Rosalie Goes Shopping movie review (1990)
Daniel Kim
Updated on March 09, 2026
"Rosalie Goes Shopping" is the third movie directed by Percy Adlon and starring Sagebrecht, whose previous collaborations were "Sugarbaby" and "Bagdad Cafe." She is an unlikely looking movie star, plump and angelic and somewhere around 40, but it cannot be denied that she has a particular screen quality: She glows. It is an innocent, benevolent glow. She is happy with herself, pleased to make others happy, and she lets tomorrow take care of itself.
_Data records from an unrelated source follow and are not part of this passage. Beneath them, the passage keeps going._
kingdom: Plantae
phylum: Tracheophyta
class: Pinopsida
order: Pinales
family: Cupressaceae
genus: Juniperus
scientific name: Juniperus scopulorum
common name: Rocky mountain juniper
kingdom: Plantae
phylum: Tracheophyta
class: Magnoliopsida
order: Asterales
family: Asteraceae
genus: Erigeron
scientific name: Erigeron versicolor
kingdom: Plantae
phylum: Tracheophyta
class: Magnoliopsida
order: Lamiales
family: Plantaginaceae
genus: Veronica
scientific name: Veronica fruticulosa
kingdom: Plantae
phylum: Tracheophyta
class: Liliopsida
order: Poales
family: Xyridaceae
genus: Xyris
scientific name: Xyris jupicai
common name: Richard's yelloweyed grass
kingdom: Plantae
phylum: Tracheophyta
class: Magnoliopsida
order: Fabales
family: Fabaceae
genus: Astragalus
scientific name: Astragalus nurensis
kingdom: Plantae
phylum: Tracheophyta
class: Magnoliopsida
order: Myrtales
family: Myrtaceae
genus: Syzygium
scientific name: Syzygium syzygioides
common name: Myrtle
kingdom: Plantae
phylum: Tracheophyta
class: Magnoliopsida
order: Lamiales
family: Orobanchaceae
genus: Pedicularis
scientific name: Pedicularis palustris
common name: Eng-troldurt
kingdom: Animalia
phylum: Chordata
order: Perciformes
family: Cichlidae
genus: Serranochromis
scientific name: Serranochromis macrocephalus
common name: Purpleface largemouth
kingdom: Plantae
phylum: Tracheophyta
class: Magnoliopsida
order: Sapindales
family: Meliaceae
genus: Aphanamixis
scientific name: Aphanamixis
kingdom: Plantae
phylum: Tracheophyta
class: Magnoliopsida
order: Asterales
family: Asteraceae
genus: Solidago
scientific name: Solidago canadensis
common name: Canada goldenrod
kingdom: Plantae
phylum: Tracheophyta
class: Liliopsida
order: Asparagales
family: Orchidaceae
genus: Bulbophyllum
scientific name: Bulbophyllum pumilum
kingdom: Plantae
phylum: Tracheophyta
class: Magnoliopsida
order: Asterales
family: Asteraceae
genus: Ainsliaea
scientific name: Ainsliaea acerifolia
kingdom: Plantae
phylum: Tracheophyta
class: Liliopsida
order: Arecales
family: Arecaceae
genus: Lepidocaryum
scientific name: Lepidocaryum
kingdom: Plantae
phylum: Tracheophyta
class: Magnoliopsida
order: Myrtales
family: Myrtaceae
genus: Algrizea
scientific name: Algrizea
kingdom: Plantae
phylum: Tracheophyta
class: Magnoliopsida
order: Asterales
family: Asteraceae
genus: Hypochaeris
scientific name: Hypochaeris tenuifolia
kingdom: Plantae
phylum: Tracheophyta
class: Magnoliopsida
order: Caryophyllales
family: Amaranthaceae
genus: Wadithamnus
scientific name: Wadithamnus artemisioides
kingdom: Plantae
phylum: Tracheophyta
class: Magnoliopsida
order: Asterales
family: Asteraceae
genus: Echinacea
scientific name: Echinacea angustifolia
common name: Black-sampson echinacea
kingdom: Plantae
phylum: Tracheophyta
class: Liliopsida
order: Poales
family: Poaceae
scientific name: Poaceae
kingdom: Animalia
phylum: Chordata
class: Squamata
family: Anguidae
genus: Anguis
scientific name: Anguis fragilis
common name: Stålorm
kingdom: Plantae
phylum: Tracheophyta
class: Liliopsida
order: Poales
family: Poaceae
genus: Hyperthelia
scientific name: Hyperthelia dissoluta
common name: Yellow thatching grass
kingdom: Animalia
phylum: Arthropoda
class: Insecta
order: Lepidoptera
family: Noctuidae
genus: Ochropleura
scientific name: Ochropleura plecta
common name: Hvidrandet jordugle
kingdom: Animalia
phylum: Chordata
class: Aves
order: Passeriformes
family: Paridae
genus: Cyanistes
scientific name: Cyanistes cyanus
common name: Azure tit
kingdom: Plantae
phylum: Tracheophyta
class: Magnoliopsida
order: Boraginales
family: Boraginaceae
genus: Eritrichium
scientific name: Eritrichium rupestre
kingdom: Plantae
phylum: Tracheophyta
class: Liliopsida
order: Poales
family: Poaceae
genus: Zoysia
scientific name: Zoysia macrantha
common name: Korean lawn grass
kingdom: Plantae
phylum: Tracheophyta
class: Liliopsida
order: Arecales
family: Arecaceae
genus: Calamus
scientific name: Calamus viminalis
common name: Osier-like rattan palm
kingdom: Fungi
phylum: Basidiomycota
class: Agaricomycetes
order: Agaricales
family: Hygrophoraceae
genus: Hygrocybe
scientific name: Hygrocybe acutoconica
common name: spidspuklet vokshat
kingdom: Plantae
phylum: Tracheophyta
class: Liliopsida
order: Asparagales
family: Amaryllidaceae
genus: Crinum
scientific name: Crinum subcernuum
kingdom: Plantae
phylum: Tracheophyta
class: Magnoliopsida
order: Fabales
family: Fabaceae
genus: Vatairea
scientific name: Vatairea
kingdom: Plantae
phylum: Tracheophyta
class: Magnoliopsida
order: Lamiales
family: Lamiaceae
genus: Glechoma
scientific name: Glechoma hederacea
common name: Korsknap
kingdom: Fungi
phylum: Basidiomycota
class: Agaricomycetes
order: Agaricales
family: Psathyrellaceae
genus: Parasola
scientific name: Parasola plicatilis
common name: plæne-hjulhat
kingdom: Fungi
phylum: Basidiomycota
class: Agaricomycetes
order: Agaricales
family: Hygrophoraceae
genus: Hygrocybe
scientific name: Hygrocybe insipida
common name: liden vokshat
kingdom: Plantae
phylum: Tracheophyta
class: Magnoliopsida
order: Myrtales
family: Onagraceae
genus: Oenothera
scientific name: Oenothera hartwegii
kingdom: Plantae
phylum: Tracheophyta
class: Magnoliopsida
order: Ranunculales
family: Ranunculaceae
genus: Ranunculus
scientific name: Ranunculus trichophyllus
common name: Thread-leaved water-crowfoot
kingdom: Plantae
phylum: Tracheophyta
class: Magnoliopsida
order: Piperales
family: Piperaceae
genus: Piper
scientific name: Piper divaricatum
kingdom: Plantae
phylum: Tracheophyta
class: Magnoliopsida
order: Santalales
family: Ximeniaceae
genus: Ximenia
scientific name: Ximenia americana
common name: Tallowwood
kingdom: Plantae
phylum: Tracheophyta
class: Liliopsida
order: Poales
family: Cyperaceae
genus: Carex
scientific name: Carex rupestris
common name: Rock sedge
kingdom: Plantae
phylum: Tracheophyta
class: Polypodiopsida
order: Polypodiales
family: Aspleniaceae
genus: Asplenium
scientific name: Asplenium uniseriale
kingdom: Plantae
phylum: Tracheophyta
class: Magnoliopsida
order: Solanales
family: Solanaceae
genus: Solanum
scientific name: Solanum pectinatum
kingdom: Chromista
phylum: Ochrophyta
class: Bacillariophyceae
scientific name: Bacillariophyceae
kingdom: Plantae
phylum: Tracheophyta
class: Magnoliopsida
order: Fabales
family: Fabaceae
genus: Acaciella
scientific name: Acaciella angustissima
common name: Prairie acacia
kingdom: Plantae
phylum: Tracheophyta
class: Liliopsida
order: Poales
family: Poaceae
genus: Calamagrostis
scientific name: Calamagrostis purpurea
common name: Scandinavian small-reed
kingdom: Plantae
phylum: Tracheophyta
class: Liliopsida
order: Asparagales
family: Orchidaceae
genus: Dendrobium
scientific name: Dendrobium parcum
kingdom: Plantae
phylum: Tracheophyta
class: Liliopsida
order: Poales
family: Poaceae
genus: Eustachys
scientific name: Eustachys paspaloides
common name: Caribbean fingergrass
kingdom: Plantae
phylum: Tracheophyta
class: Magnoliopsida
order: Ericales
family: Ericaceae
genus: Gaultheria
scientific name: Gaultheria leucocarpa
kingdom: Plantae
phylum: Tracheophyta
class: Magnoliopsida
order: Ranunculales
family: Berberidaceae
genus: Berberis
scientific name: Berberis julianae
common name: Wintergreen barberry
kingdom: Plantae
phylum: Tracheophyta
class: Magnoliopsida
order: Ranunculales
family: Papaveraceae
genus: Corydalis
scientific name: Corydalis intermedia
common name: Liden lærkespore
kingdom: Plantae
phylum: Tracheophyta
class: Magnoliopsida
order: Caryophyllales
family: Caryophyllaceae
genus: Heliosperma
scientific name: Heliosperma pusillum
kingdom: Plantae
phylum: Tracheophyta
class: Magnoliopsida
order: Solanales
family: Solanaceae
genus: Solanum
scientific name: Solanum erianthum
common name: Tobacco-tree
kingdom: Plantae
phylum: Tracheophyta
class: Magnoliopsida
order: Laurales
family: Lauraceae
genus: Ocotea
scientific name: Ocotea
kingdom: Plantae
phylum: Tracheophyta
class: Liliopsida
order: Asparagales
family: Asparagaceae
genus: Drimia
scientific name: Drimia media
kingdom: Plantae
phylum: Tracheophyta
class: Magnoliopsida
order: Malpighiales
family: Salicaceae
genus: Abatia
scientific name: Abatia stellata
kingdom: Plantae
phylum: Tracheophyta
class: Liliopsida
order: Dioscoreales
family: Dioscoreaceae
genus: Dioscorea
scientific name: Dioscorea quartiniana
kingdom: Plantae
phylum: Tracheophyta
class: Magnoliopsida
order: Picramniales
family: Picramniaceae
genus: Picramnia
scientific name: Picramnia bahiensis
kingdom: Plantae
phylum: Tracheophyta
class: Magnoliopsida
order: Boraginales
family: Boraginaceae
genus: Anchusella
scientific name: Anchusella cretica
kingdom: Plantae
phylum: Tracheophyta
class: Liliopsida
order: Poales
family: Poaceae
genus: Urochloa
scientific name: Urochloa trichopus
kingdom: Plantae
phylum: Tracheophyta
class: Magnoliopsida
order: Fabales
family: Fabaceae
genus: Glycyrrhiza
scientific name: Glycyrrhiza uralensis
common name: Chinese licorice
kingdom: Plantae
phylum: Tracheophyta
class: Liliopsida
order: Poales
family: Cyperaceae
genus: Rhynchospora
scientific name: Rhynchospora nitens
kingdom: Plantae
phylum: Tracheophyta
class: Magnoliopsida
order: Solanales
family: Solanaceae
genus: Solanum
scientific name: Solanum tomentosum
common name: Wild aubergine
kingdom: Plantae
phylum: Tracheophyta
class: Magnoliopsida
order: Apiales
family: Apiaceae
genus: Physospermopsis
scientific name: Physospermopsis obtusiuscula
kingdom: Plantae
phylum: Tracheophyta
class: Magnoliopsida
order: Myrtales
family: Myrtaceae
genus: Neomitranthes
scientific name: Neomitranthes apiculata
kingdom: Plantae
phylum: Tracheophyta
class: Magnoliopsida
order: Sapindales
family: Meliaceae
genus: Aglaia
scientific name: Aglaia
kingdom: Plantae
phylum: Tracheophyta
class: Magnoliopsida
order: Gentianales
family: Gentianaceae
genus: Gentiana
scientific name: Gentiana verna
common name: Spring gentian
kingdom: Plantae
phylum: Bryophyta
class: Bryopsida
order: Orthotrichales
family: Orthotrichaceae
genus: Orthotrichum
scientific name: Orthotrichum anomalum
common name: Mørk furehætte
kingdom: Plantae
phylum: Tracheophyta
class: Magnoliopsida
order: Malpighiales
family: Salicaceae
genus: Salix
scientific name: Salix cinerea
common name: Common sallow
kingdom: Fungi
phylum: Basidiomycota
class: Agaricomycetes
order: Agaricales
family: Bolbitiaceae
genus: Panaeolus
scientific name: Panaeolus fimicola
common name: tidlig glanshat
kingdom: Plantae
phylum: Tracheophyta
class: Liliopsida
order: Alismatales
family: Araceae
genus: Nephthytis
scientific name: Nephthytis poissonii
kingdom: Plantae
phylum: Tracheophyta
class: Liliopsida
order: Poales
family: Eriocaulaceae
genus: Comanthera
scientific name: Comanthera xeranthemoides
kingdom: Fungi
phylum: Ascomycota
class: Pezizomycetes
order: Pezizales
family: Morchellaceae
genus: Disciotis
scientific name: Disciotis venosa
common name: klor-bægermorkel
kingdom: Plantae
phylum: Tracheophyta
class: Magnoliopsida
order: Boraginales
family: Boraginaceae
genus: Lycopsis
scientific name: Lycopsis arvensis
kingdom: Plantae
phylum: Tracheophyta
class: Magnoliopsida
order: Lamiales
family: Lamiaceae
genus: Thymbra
The movie doesn't tell her story as a financial thriller, with lots of dates and times and bank balances. Adlon is more concerned with the meaning of what she does. She sees comfort and plenty all around her, she wants it for her family, and she finds that people will sell it to her on credit, time and plastic. So why save up first? Live it up now and let your ship come in tomorrow! The family has its doubts. Some of the children seem to suspect uneasily that Mom may be living in a dream world, and Davis would be worried, too, if he thought about such things. Certainly Rosalie's parents grow concerned when they visit from Germany and see children being raised with little discipline, a household being run on credit - and their own return tickets being sold to raise a little emergency cash.
"Rosalie Goes Shopping" records the mood of a large part of society - of those people in the TV commercials and sometimes in real life, who measure their happiness by material possessions, brand names and the latest models of the newest gizmos. Rosalie occupies the center of the film, almost in a daze; she's a juggler who can keep all of her balls in the air only if she stays half-hypnotized by their rhythm.
Call her attention to anything - especially her current net worth - and the whole act would come crashing to earth.